O drama do aborto vem do confronto de duas situações
gravíssimas. Quem se propõe praticá-lo só o faz em
caso-limite, em situações onde estão em jogo coisas
decisivas. Mas o embrião que sofre o aborto tem toda
a sua pessoa envolvida nele de forma ainda mais
decisiva. Pode compreender-se que o Estado não se
meta nas decisões íntimas dos cidadãos. Mas pode
deixar à liberdade de cada um a decisão de eliminar
a vida de outro? Para mais, inocente? Ter em atenção
o primeiro elemento, ignorando o segundo, é uma
irresponsabilidade incrível.
Em todos os assuntos o Estado tem uma política, uma
regulamentação, um instituto. Fá-lo para garantir o
bem-estar, promover a justiça, assegurar o futuro e
o progresso. Claro que essas leis e limites criam
muitos incómodos, mas sempre em nome de um valor
superior. Que bem-estar é mais importante que o do
bebé em gestação? Que justiça é mais sublime que a
dos inocentes? Que futuro, que progresso para
Portugal sem embriões, sem filhos, sem vida? Será
que o direito à irresponsabilidade paternal se
sobrepõe ao direito à vida?
Vivemos num tempo de causas, de campanhas, de
ideais. Defendem-se as águias pesqueiras e as ruínas
celtas, a cozinha tradicional e a camada de ozono, o
sexo seguro e a higiene dentária. Só as crianças
antes de nascer têm de ficar sem protecção... em
nome da liberdade? Será que ninguém lhes dá a
liberdade sequer de respirar e olhar para o Sol?

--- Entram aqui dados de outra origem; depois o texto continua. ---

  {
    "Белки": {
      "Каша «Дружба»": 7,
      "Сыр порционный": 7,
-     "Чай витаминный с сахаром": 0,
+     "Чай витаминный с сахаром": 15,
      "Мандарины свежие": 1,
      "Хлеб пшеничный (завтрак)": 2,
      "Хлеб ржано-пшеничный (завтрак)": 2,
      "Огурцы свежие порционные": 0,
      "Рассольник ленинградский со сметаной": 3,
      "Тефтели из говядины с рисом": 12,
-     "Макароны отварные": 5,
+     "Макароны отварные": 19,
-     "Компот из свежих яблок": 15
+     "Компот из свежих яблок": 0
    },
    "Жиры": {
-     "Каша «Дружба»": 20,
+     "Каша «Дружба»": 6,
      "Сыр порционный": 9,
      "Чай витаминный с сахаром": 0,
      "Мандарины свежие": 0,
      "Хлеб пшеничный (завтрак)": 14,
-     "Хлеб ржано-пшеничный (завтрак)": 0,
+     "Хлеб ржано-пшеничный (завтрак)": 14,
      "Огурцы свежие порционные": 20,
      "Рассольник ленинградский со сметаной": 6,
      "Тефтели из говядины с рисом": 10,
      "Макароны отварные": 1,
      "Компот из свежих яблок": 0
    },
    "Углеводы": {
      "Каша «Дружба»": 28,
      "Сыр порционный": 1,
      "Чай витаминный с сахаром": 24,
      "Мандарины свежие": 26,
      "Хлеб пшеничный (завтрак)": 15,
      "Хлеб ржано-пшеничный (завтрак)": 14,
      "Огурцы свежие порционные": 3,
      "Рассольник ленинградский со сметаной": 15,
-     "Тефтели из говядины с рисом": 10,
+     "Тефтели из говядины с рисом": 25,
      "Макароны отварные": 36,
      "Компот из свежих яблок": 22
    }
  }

Será que a liberdade de cada um determinar quando
começa a vida humana é mais importante que a
liberdade de nascer?
Claro que o Estado quer regulamentar também este
tema. Mas só pretende fazê-lo a partir das dez
semanas de vida. A lei protegeria o direito à vida,
mas só após as dez semanas. Porquê? Por que razão o
feto com 11 semanas teria protecção e o de nove não?

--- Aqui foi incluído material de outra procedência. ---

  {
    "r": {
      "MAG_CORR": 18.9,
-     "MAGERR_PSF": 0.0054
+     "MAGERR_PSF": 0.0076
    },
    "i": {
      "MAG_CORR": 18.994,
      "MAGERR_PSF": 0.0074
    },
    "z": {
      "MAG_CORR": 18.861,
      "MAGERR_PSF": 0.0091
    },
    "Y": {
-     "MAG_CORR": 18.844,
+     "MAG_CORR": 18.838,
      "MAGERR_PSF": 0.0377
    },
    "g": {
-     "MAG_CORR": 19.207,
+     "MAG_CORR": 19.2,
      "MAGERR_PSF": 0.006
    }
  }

Que estudo, conceito, ideologia, argumento suporta
tal decisão? A resposta, simplesmente, é que dá
jeito que assim seja. Há conveniência nesse limite.
E o direito à vida ficaria sujeito aos interesses.
Não é novidade, pois este tem sido sempre o
princípio original da opressão.
O mais patético desta situação é que os filhos e
netos daqueles que lutaram para conseguir as nossas
liberdades julgam continuar essa tradição combatendo
agora pela liberdade de abortar. Os seus pais
militaram contra a ditadura e a guerra colonial, os
seus avós resistiram à censura e demagogia, ao
racismo e genocídio.
Mas na sociedade que sacrifica a liberdade à
qualidade de vida, o tema que motiva a intervenção é
a liberdade sexual. Mesmo sacrificando a vida do
filho.
Pensam copiar velhas glórias, mas não notam que, ao
fazê-lo, caem na posição dos antigos opressores. Não
vêem que a luta que marcará este tempo, a
generosidade heróica da nossa geração, é
precisamente a defesa da vida contra a ditadura do
hedonismo.
Continuamos a ter heróis no combate pela liberdade,
mas esses estão do lado do "não", afirmando a
liberdade de nascer, de ter um nome, de ser alguém.